La parola “sinodo” deriva dal greco e significa letteralmente “camminare insieme”; vorremmo ripartire da questo concetto per cercare di pensare alle riflessioni che porteremo avanti nel prossimo anno in un’ottica di comunità, che vuole continuare sulla strada intrapresa nello scorso anno, riflettendo, insieme, su percorsi diversi che hanno un cammino in comune. Vogliamo parlare di discernimento, usando modalità nuove e più vicine ai giovani, e attualizzando il significato di questa parola nei contesti in cui ci troviamo; intraprendere un cammino vocazionale non ha come unico sviluppo quello di iniziare un percorso verso la vita consacrata, quanto piuttosto fare una scelta di vita che quotidianamente viene ripensata e riconfermata. 

Forte è la necessità di riscoprire quelli che sono i nuovi modi di inserirsi all’interno della società, di comprendere come vivere al meglio la vita universitaria, politica e soprattutto relazionale. Dobbiamo essere in grado di trasmettere e testimoniare ciò in cui crediamo non solo all’amico cattolico che viene con noi a messa, ma anche al compagno di università che non frequenta la Chiesa oppure a quell’amico che ha scelto di non frequentare l’università e ha deciso di lavorare.

Si sente il bisogno di ritornare a vivere l’Università veramente come se fosse la nostra casa, riempiendo gli spazi sia fisicamente sia intellettualmente. Vogliamo agire e riflettere di Università, con l’Università, per l’Università, in Università.

Sentiamo, inoltre, la necessità di riscoprirci come Federazione, di capire nuovamente cosa significhi essere F.U.C.I. e come poter rinnovarsi, nello stile del cambiamento e dell’evoluzione che ci contraddistingue come giovani. Ad ognuno di noi sta riscoprire e far riscoprire ai nostri colleghi cosa significhi essere giovani universitari impegnati; ad ognuno di noi, è richiesto uno sforzo superiore del semplice fissare la data di un incontro, dello scrivere un verbale o di raccogliere i soldi delle tessere. Ci viene chiesto di avere un’attenzione particolare alla cura della persona, dei membri del proprio gruppo e dei giovani più in generale.

Non perdete quindi l’occasione di fare formazione all’interno del vostro gruppo, di trovare nuovi modi per far scoprire a chi si è avvicinato alla nostra realtà cosa di bello facciamo e quale sia la ricchezza nel vivere l’Università con uno stile fucino. I supporti per la formazione li potete trovare qui nel sito o potete chiedere consiglio al vostro Delegato di Presidenza.

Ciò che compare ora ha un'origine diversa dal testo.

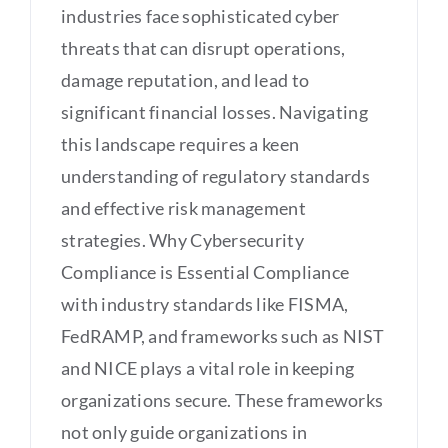
industries face sophisticated cyber
threats that can disrupt operations,
damage reputation, and lead to
significant financial losses. Navigating
this landscape requires a keen
understanding of regulatory standards
and effective risk management
strategies. Why Cybersecurity
Compliance is Essential Compliance
with industry standards like FISMA,
FedRAMP, and frameworks such as NIST
and NICE plays a vital role in keeping
organizations secure. These frameworks
not only guide organizations in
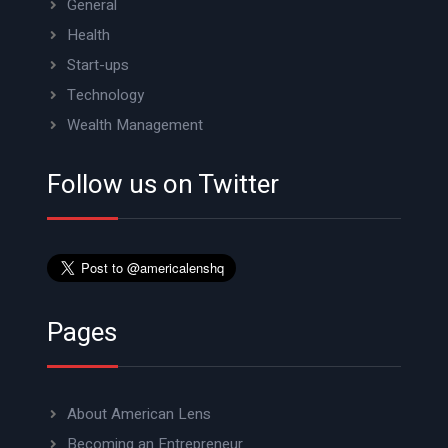
General
Health
Start-ups
Technology
Wealth Management
Follow us on Twitter
Pages
About American Lens
Becoming an Entrepreneur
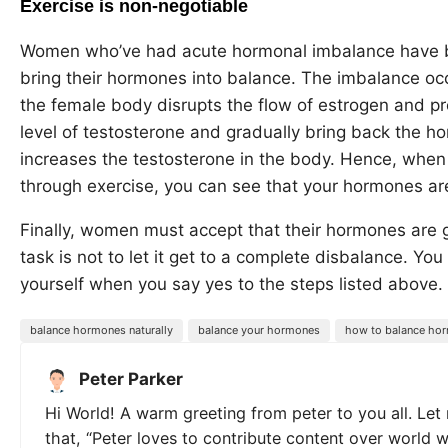
Exercise is non-negotiable
Women who’ve had acute hormonal imbalance have be
bring their hormones into balance. The imbalance oc
the female body disrupts the flow of estrogen and p
level of testosterone and gradually bring back the h
increases the testosterone in the body. Hence, when 
through exercise, you can see that your hormones are
Finally, women must accept that their hormones are goi
task is not to let it get to a complete disbalance. Yo
yourself when you say yes to the steps listed above.
balance hormones naturally
balance your hormones
how to balance hor
Peter Parker
Hi World! A warm greeting from peter to you all. Let
that, “Peter loves to contribute content over world 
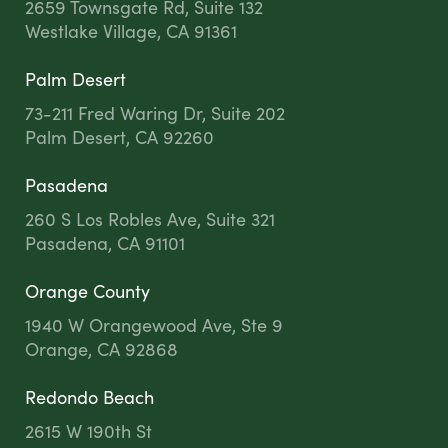
2659 Townsgate Rd, Suite 132
Westlake Village, CA 91361
Palm Desert
73-211 Fred Waring Dr, Suite 202
Palm Desert, CA 92260
Pasadena
260 S Los Robles Ave, Suite 321
Pasadena, CA 91101
Orange County
1940 W Orangewood Ave, Ste 9
Orange, CA 92868
Redondo Beach
2615 W 190th St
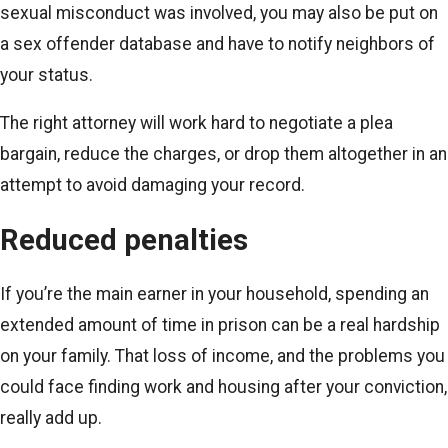
sexual misconduct was involved, you may also be put on
a sex offender database and have to notify neighbors of
your status.
The right attorney will work hard to negotiate a plea
bargain, reduce the charges, or drop them altogether in an
attempt to avoid damaging your record.
Reduced penalties
If you’re the main earner in your household, spending an
extended amount of time in prison can be a real hardship
on your family. That loss of income, and the problems you
could face finding work and housing after your conviction,
really add up.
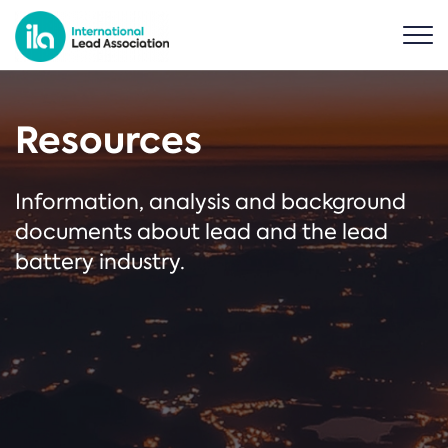
Resources
Information, analysis and background
documents about lead and the lead
battery industry.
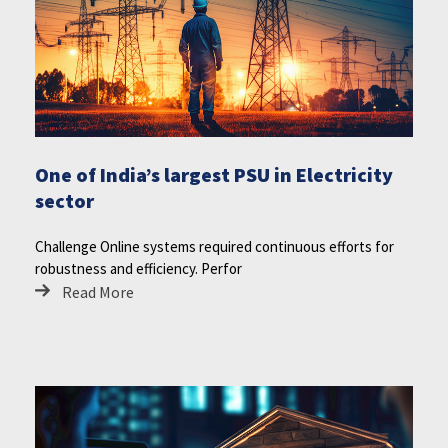
One of India’s largest PSU in Electricity
sector
Challenge Online systems required continuous efforts for
robustness and efficiency. Perfor
Read More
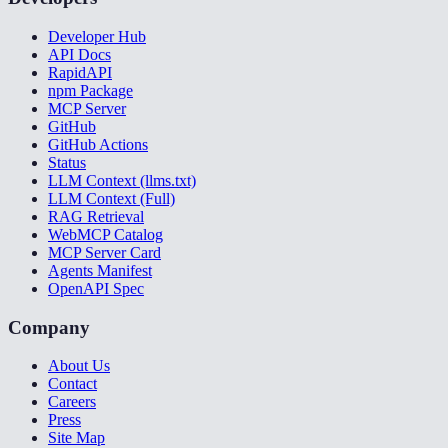
Developer Hub
API Docs
RapidAPI
npm Package
MCP Server
GitHub
GitHub Actions
Status
LLM Context (llms.txt)
LLM Context (Full)
RAG Retrieval
WebMCP Catalog
MCP Server Card
Agents Manifest
OpenAPI Spec
Company
About Us
Contact
Careers
Press
Site Map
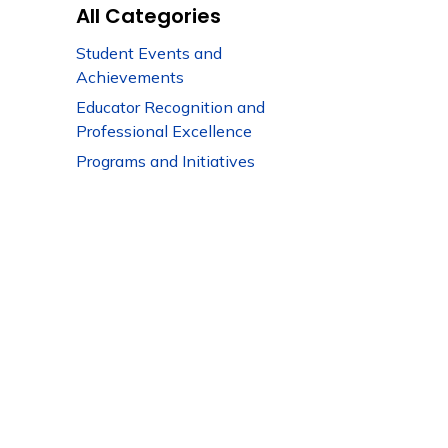
All Categories
Student Events and
Achievements
Educator Recognition and
Professional Excellence
Programs and Initiatives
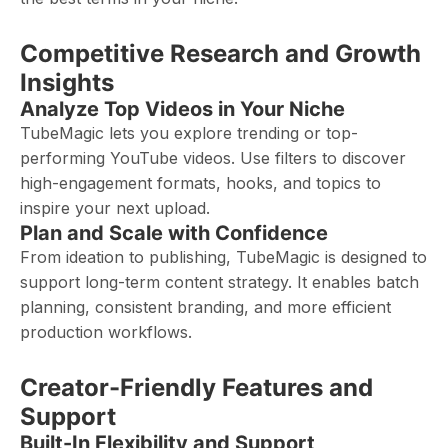
Competitive Research and Growth
Insights
Analyze Top Videos in Your Niche
TubeMagic lets you explore trending or top-
performing YouTube videos. Use filters to discover
high-engagement formats, hooks, and topics to
inspire your next upload.
Plan and Scale with Confidence
From ideation to publishing, TubeMagic is designed to
support long-term content strategy. It enables batch
planning, consistent branding, and more efficient
production workflows.
Creator-Friendly Features and
Support
Built-In Flexibility and Support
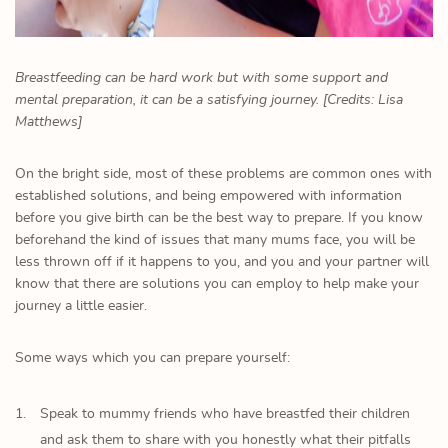
Breastfeeding can be hard work but with some support and
mental preparation, it can be a satisfying journey. [Credits: Lisa
Matthews]
On the bright side, most of these problems are common ones with
established solutions, and being empowered with information
before you give birth can be the best way to prepare. If you know
beforehand the kind of issues that many mums face, you will be
less thrown off if it happens to you, and you and your partner will
know that there are solutions you can employ to help make your
journey a little easier.
Some ways which you can prepare yourself:
Speak to mummy friends who have breastfed their children
and ask them to share with you honestly what their pitfalls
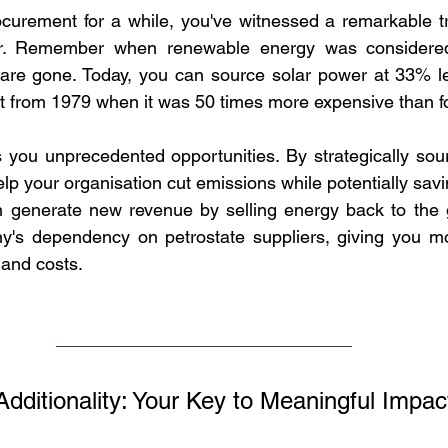
ocurement for a while, you've witnessed a remarkable tr
ctor. Remember when renewable energy was considere
are gone. Today, you can source solar power at 33% les
ft from 1979 when it was 50 times more expensive than fos
s you unprecedented opportunities. By strategically sou
help your organisation cut emissions while potentially sa
generate new revenue by selling energy back to the gri
's dependency on petrostate suppliers, giving you mor
 and costs.
dditionality: Your Key to Meaningful Impac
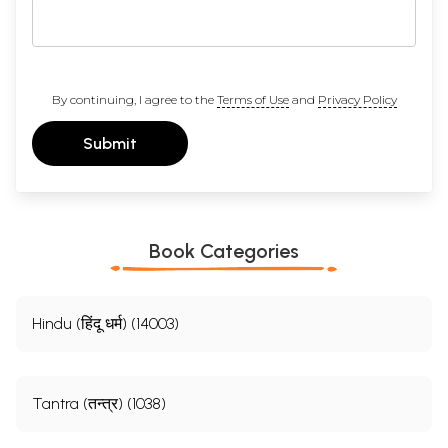
By continuing, I agree to the
Terms of Use
and
Privacy Policy
Submit
Book Categories
Hindu (हिंदू धर्म) (14003)
Tantra (तन्त्र) (1038)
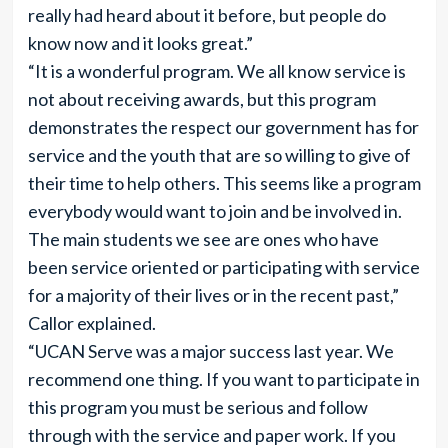
really had heard about it before, but people do
know now and it looks great.”
“It is a wonderful program. We all know service is
not about receiving awards, but this program
demonstrates the respect our government has for
service and the youth that are so willing to give of
their time to help others. This seems like a program
everybody would want to join and be involved in.
The main students we see are ones who have
been service oriented or participating with service
for a majority of their lives or in the recent past,”
Callor explained.
“UCAN Serve was a major success last year. We
recommend one thing. If you want to participate in
this program you must be serious and follow
through with the service and paper work. If you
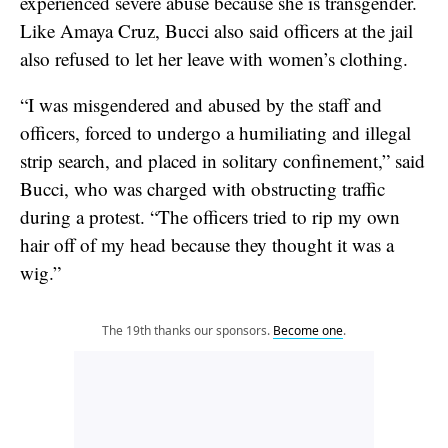
experienced severe abuse because she is transgender.
Like Amaya Cruz, Bucci also said officers at the jail
also refused to let her leave with women’s clothing.
“I was misgendered and abused by the staff and
officers, forced to undergo a humiliating and illegal
strip search, and placed in solitary confinement,” said
Bucci, who was charged with obstructing traffic
during a protest. “The officers tried to rip my own
hair off of my head because they thought it was a
wig.”
The 19th thanks our sponsors.
Become one
.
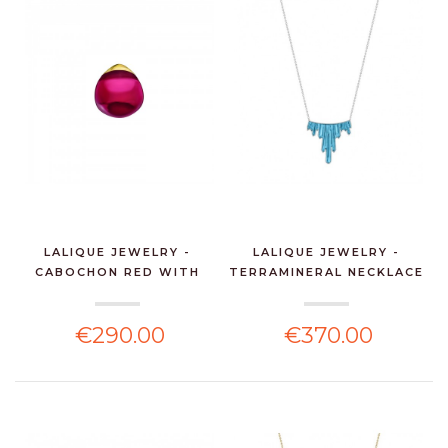
LALIQUE JEWELRY -
LALIQUE JEWELRY -
CABOCHON RED WITH
TERRAMINERAL NECKLACE
GOLD...
...
€290.00
€370.00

La giornata dello studente si avvicina: organizzate un incontro, un momento di preghiera, un momento conviviale nella data del 28 gennaio per vivere questo particolare giorno all’insegna di ciò che siamo e di ciò che vogliamo testimoniare. Durante questa giornata non dimenticate di condividere le vostre foto sui social con gli hashtag #giornatadellostudente, #unilife e #FUCI.

Siamo i primi che si devono interrogare su quali siano le necessità dei giovani in questa società, accettando la sfida e provando a dare una risposta ai loro bisogni, in particolare di quelli degli universitari.

Le occasioni per camminare #sunastradacomune non mancheranno! Il prossimo appuntamento nazionale sarà il Congresso, che, come sapete, si svolgerà dal 3 al 6 maggio nella città di Reggio Calabria. Quindi rimanete collegati e non perdetevi tutti gli aggiornamenti e, soprattutto, iniziate ad organizzare il vostro viaggio per partecipare!

Vi auguriamo buono studio e buona fortuna per la sessione che state affrontando!